> _Work item_:
Write out exactly the lines of the entries below from the one holding "vfov_deg: 39.7" to the one holding "focal_mm: 6", inclusive, and leave out all other lines.

> _Dataset_:
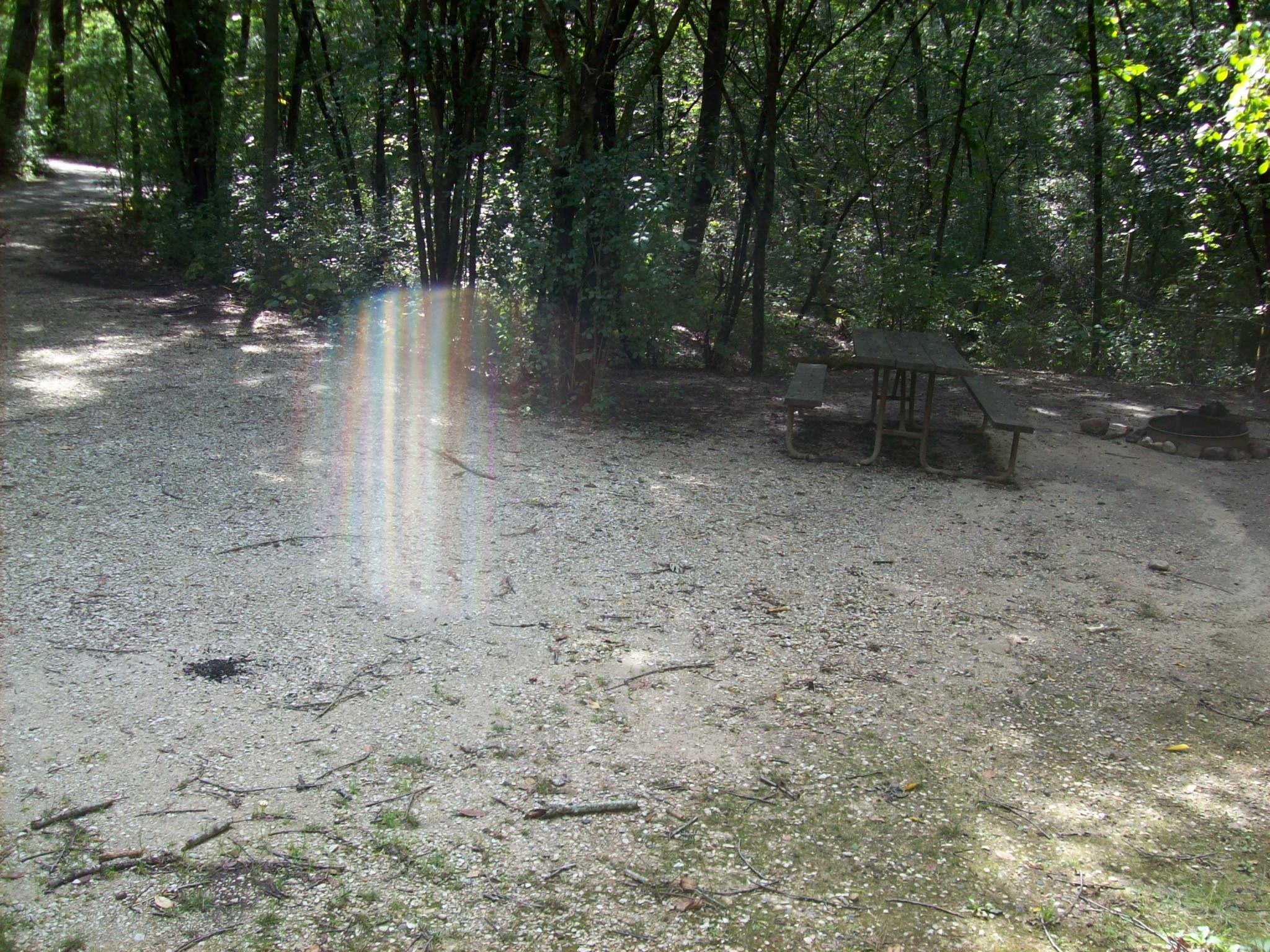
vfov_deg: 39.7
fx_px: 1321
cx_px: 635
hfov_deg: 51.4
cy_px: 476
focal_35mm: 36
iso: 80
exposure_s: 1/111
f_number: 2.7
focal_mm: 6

...

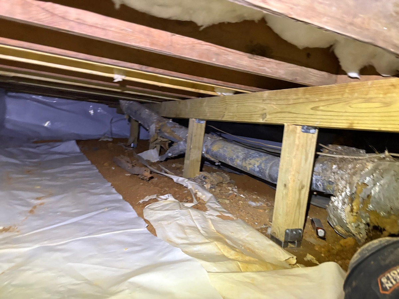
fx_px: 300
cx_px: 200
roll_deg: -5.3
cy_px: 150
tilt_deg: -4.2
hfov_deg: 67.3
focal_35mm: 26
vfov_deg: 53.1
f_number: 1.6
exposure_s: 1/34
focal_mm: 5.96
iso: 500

==

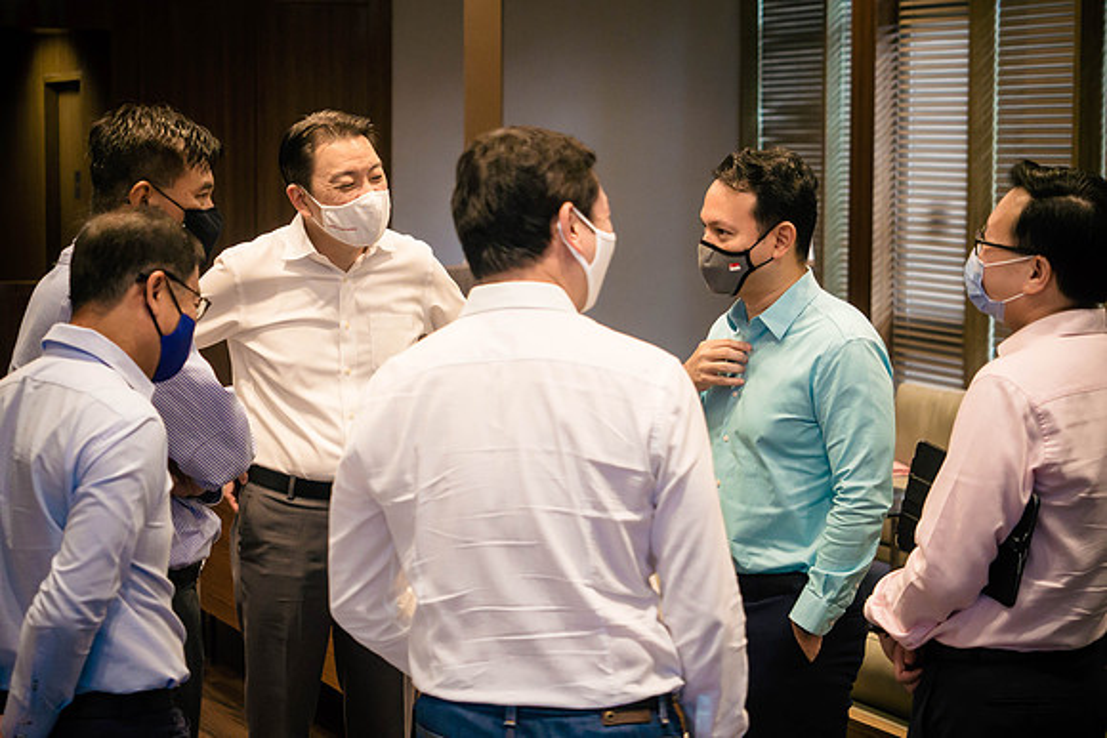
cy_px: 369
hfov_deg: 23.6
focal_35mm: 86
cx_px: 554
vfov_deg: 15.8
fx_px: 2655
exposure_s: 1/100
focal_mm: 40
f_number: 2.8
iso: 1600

> _Result_:
vfov_deg: 39.7
fx_px: 1321
cx_px: 635
hfov_deg: 51.4
cy_px: 476
focal_35mm: 36
iso: 80
exposure_s: 1/111
f_number: 2.7
focal_mm: 6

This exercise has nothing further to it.